Saved entries
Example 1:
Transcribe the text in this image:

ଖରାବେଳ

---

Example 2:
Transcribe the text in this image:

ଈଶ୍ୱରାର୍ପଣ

■ What is expected ■
Line by line, please reproduce the records exactly.

■ Written answer ■
Example 1:
Transcribe the text in this image:

ଖରାବେଳ

---

Example 2:
Transcribe the text in this image:

ଈଶ୍ୱରାର୍ପଣ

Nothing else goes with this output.